Instandhaltungsrücklage: Das ist der gesetzliche Hintergrund
Zu einer ordnungsmäßigen, dem Interesse der Gesamtheit der Wohnungseigentümer entsprechenden Verwaltung gehört insbesondere auch die Ansparung einer angemessenen Instandhaltungsrücklage, § 21 Abs. 5 Nr. 4 Wohnungseigentumsgesetz (WEG). Ergänzt wird dies durch § 28 Abs. 1 Nr. 3 WEG, wonach die Beitragsleistung der Wohnungseigentümer zur Instandhaltungsrücklage Teil des Wirtschaftsplans ist.
Bezweckt wird mit der Ansparung der Instandsetzungsrücklage die Liquidität der Wohnungseigentümergemeinschaft. Treten unerwartete Reparaturen oder größere Sanierungen auf, sollen die dafür erforderlichen Mittel zumindest zu einem Großteil vorhanden sein.
Soweit in der Teilungserklärung bzw. Gemeinschaftsordnung nicht bereits die Ansparung einer Instandhaltungsrückstellung festgelegt ist, gilt Folgendes:
Eine gesetzliche Verpflichtung zur Ansparung einer Instandhaltungsrücklage besteht nicht. Ob und in welcher Höhe eine Instandhaltungsrücklage gebildet wird, bleibt daher an sich den Wohnungseigentümern überlassen. Diese können daher auf der Eigentümerversammlung eine etwaige Ansparung der Instandhaltungsrücklage mehrheitlich beschließen – oder eben nicht.
Allerdings hat jeder einzelne Wohnungseigentümer einen Anspruch auf ordnungsgemäße Verwaltung, den er notfalls gerichtlich durchsetzen kann, § 21 Abs. 4 WEG. Dazu gehört auch der Anspruch auf die Ansparung einer angemessenen Instandhaltungsrücklage.

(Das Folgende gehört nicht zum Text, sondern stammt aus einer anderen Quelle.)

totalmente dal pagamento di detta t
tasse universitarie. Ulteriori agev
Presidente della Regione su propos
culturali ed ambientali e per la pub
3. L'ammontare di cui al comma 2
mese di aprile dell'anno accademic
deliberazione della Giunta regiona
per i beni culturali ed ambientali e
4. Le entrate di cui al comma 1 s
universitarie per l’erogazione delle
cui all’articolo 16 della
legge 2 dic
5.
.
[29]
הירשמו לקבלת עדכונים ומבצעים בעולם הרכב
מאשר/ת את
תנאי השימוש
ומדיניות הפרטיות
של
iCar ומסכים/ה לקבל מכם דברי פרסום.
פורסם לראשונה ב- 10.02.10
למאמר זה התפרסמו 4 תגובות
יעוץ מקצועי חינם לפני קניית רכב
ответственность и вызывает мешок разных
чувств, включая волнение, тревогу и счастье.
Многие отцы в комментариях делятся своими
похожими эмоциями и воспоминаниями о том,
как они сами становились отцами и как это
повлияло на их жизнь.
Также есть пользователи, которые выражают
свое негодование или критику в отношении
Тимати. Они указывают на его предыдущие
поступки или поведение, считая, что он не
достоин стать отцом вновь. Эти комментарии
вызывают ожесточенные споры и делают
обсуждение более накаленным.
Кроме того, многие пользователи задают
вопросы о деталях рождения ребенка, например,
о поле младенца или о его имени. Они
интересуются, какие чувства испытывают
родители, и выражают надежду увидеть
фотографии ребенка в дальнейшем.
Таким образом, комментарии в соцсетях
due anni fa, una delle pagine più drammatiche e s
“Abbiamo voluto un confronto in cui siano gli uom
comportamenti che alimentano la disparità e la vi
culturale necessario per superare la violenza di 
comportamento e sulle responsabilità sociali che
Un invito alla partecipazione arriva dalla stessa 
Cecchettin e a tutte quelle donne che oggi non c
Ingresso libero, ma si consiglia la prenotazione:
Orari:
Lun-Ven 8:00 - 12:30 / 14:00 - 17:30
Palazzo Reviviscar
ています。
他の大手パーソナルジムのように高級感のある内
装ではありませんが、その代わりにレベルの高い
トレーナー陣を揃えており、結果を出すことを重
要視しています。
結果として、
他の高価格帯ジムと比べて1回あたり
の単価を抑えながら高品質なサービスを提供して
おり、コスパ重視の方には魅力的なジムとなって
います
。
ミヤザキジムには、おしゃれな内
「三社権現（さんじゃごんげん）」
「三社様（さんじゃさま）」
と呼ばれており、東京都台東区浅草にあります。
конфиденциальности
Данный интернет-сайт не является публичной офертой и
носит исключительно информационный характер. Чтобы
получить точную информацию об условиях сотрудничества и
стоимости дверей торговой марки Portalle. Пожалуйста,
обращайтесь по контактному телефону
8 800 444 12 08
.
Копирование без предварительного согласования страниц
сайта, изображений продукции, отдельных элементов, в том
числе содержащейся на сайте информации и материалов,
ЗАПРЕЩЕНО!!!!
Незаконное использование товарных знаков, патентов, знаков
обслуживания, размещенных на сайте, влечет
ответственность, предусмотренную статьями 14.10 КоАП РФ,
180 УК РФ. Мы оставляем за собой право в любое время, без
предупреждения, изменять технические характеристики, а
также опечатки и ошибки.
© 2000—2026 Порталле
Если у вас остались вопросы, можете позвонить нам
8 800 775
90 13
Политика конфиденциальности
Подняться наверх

Ist also in der Teilungserklärung bzw. Gemeinschaftsordnung die Bildung einer Instandhaltungsrückstellung nicht vorgegeben und lehnt ein Großteil der Eigentümer die Ansparung der Rücklage etwa „wegen zu hoher Kosten“ ab oder wirkt der WEG-Verwalter nicht auf eine Rücklagenbildung hin, kann jeder einzelne Eigentümer die Ansparung einer angemessenen Instandhaltungsrücklage gerichtlich erzwingen.
Angemessenheit der Instandhaltungsrücklage: So hoch muss die „eiserne Reserve“ sein
Die anzusparende Instandhaltungsrücklage muss angemessen sein, § 21 Abs. 5 Nr. 4 WEG. Was genau angemessen ist und wie hoch die Instandhaltungsrücklage zu sein hat, ist gesetzlich nicht geregelt.
Abzustellen ist daher darauf, wie die Instandhaltungsrücklage eines „verständigen und vorausschauenden Eigentümers“ aussehen würde. Das wiederum hängt von den individuellen Gegebenheiten der Eigentumsanlage und der Berechnungsweise ab. Bei den jeweiligen Gegebenheiten sind Alter, Zustand, Größe, Ausstattung, Lage und Reparaturanfälligkeit des Objekts berücksichtigen. Weiterhin hängt die Rücklage auch von den finanziellen Möglichkeiten der Wohnungseigentümer ab.
Zur Berechnung der Angemessenheit Instandhaltungsrücklage bestehen verschiedene Möglichkeiten. Die Rede ist von Peters´sche Formel und Formel von Hauff, aber auch von bestimmten Sockelbeträgen aufgrund einer Empfehlung vom Verband Deutscher Hausverwalter e. V. (VDH).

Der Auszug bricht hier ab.